Benford’s Law

1 minute read

In a (not so) recent episode of Radio Lab (one of my favorite podcasts) I was introduced to Benford’s Law. I’d never heard of this phenomenon, which in hindsight is rather strange, because it’s effects are so profound. Let me explain.

Take a some numerical data from a real-life source, bank transaction amounts for instance, and tally the number of transactions whose amount starts with a one (i.e. whose first digit is a ‘1’ and not ‘2’ or ‘9’). What percentage of the transactions would you expect to match this criterion? What about the number of transactions whose amount starts with a three?

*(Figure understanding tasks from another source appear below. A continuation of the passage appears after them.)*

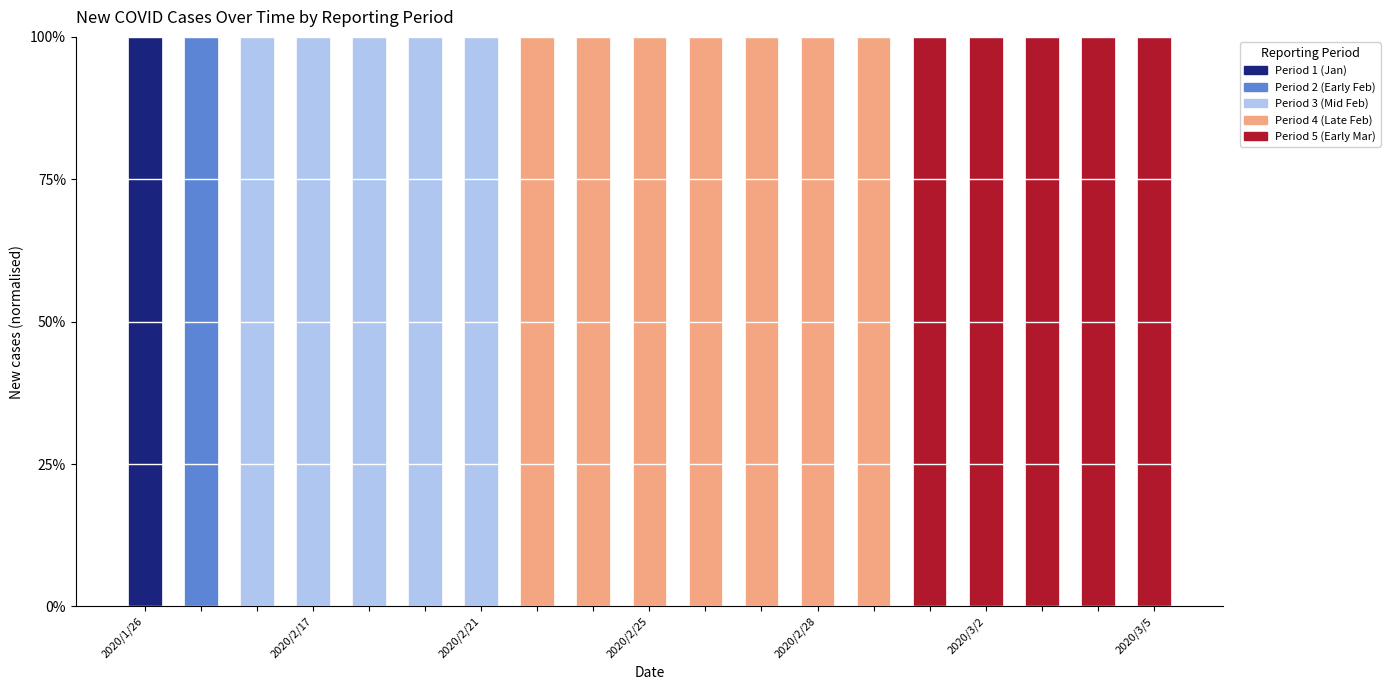

Are the bars grouped side by side (vs. stacked)?

No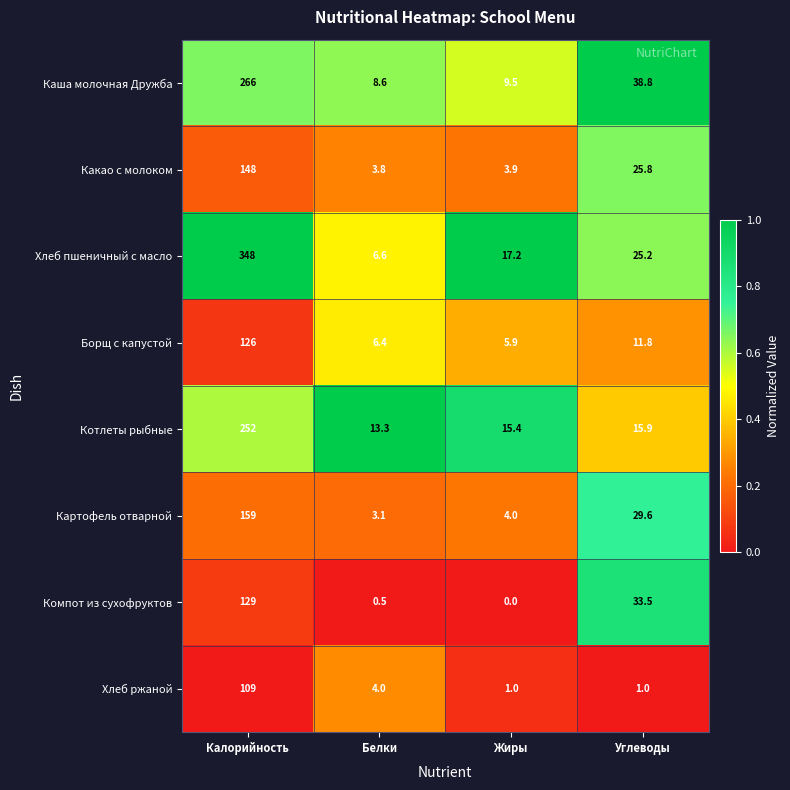

Rank the series at Белки from lowest to highest value.

Компот из сухофруктов, Картофель отварной, Какао с молоком, Хлеб ржаной, Борщ с капустой, Хлеб пшеничный с масло, Каша молочная Дружба, Котлеты рыбные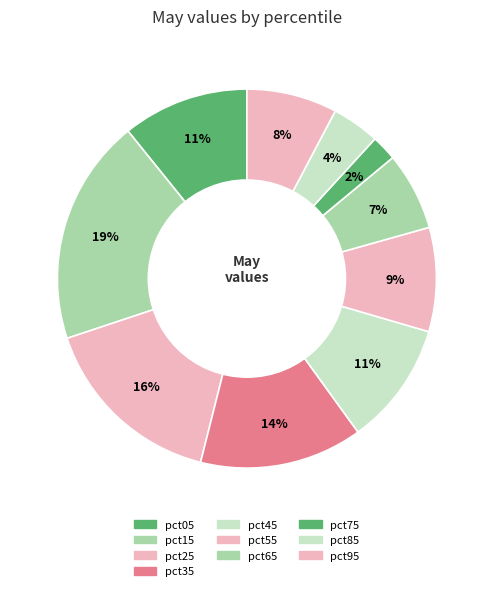

True or false: pct15 accounts for 19% of the total.

True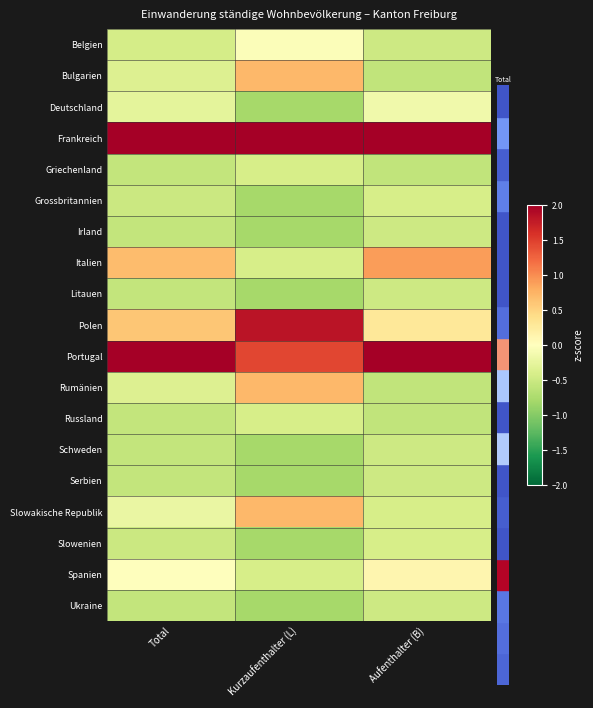

What is the spread (max minus min) of values at Total?

3.7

I’d never really though about this before. Implicitly I had always assumed that in large sets of data the distribution of first digits was equal amongst the numbers one through nine. This would result in the answer to the two questions above being “eleven percent” in both cases (zero is not considered, so there are nine possible first digits).

Benford’s Law predicts that I was wrong, and it turns out he is right.

The answers according to Benford’s Law are “probably about thirty percent” and “probably about twelve percent”. And using my own bank transaction amounts and some javascript gimmickry we can see that he is closer to the actual numbers than I was.

Tally of the first digits of bank transaction amounts

Real-life data is obviously not random data, and when you think about it there are perfectly logical explanations for this result. Still, for me, this is something I had to see in order to believe.

I encourage you to try it out yourself on your own data. I’m curious to know what you find.

Update (april 2nd 2011): Code for this project is now available on Github.